所示文段
注:下面的日志是我用branch-3.2的最新代码编译的,替换了fe/lib整个目录,版本号branch-3.2-8db6910

trace_logs_mv_subquery_test.log (1.3 MB)

但是,如果子查询是一个表,就能命中,有点奇怪。

'root'@hiveviewtestdb Tue Jan 23 19:10:02 2024>show create view v811\G
*************************** 1. row ***************************
                View: v811
         Create View: CREATE VIEW `v811` (`LO_SHIPMODE`, `LO_ORDERDATE`, `revenue_sum`) AS SELECT `hive`.`hivessbtest`.`P_LINEORDER`.`LO_SHIPMODE`, `hive`.`hivessbtest`.`P_LINEORDER`.`LO_ORDERDATE`, sum(`hive`.`hivessbtest`.`P_LINEORDER`.`LO_REVENUE`) AS `revenue_sum`
FROM `hive`.`hivessbtest`.`P_LINEORDER`
GROUP BY `hive`.`hivessbtest`.`P_LINEORDER`.`LO_SHIPMODE`, `hive`.`hivessbtest`.`P_LINEORDER`.`LO_ORDERDATE`;
character_set_client: utf8
collation_connection: utf8_general_ci
1 row in set (0.01 sec)

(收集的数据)
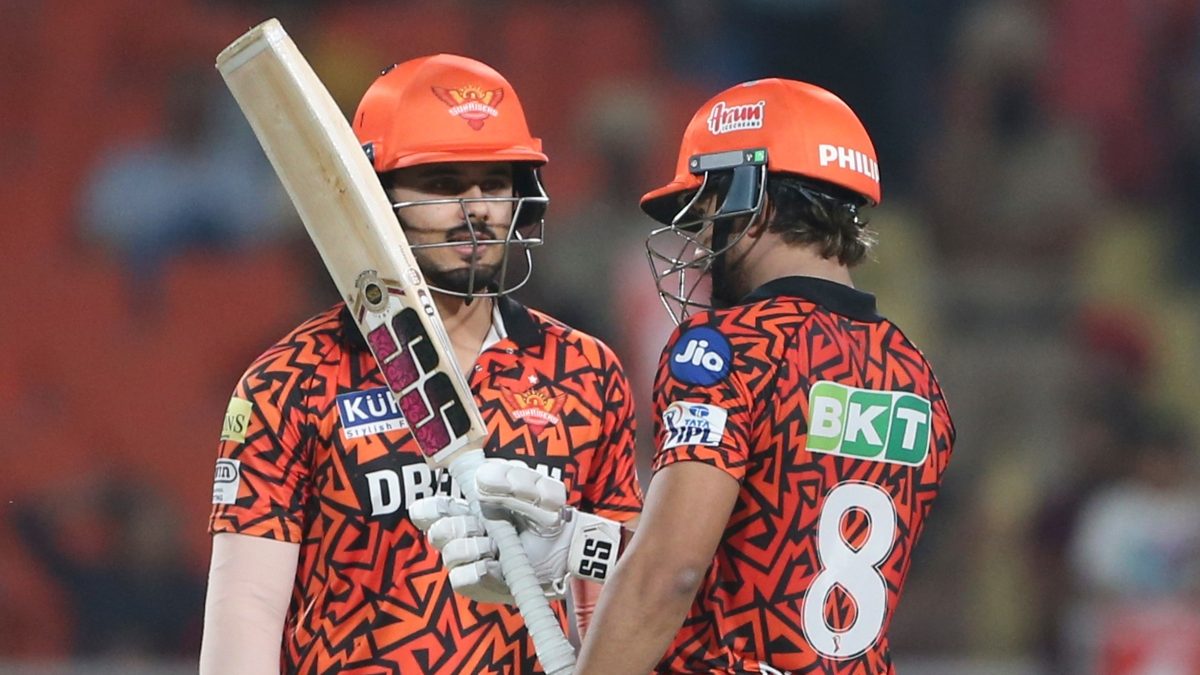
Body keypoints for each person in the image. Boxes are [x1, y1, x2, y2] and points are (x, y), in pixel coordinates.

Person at [419, 78, 957, 673]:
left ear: (758, 202)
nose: (699, 239)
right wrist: (581, 544)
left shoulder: (729, 348)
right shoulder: (913, 370)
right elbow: (767, 558)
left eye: (706, 211)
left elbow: (671, 573)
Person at [198, 54, 642, 674]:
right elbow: (246, 606)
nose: (476, 209)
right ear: (372, 199)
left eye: (494, 183)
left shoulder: (584, 371)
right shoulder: (289, 381)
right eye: (442, 183)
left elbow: (619, 599)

练习题目
a) 文段中，`v811` 后面括号里的列清单列出了哪些列名？
b) 请改写文段中从“但是,如果子查询是一个表,就能命中,有点奇怪。”到“set (0.01 sec)”的这一段，把其中的“v811”换成“v812”，可以吗？
c) 这段讨论子查询能否命中物化视图的文段，能否从最后一句之后接着写下去？
上述资料与文段内容无关。

各题答案
a) LO_SHIPMODE、LO_ORDERDATE、revenue_sum

b)
但是,如果子查询是一个表,就能命中,有点奇怪。

'root'@hiveviewtestdb Tue Jan 23 19:10:02 2024>show create view v812\G
*************************** 1. row ***************************
                View: v812
         Create View: CREATE VIEW `v812` (`LO_SHIPMODE`, `LO_ORDERDATE`, `revenue_sum`) AS SELECT `hive`.`hivessbtest`.`P_LINEORDER`.`LO_SHIPMODE`, `hive`.`hivessbtest`.`P_LINEORDER`.`LO_ORDERDATE`, sum(`hive`.`hivessbtest`.`P_LINEORDER`.`LO_REVENUE`) AS `revenue_sum`
FROM `hive`.`hivessbtest`.`P_LINEORDER`
GROUP BY `hive`.`hivessbtest`.`P_LINEORDER`.`LO_SHIPMODE`, `hive`.`hivessbtest`.`P_LINEORDER`.`LO_ORDERDATE`;
character_set_client: utf8
collation_connection: utf8_general_ci
1 row in set (0.01 sec)

c)
'root'@hiveviewtestdb Tue Jan 23 19:10:33 2024>show materialized views where name like 'mv8111'\G
*************************** 1. row ***************************
                                  id: 1710089
                       database_name: hiveviewtestdb
                                name: mv8111
                        refresh_type: ASYNC
                           is_active: true
                     inactive_reason: 
                      partition_type: RANGE
                             task_id: 1710091
                           task_name: mv-1710089
             last_refresh_start_time: 2024-01-23 19:07:24
          last_refresh_finished_time: 2024-01-23 19:07:26
               last_refresh_duration: 2.504
                  last_refresh_state: SUCCESS
          last_refresh_force_refresh: false
        last_refresh_start_partition: 
          last_refresh_end_partition: 
last_refresh_base_refresh_partitions: {}
  last_refresh_mv_refresh_partitions: 
             last_refresh_error_code: 0
          last_refresh_error_message: 
                                rows: 16842
                                text: CREATE MATERIALIZED VIEW `mv8111` (`LO_SHIPMODE`, `LO_ORDERDATE`, `revenue_sum`)
PARTITION BY (`lo_orderdate`)
DISTRIBUTED BY HASH(`LO_ORDERDATE`)
REFRESH ASYNC START("2024-01-05 22:00:00") EVERY(INTERVAL 10 MINUTE)
PROPERTIES (
"replicated_storage" = "true",
"replication_num" = "1",
"storage_medium" = "HDD"
)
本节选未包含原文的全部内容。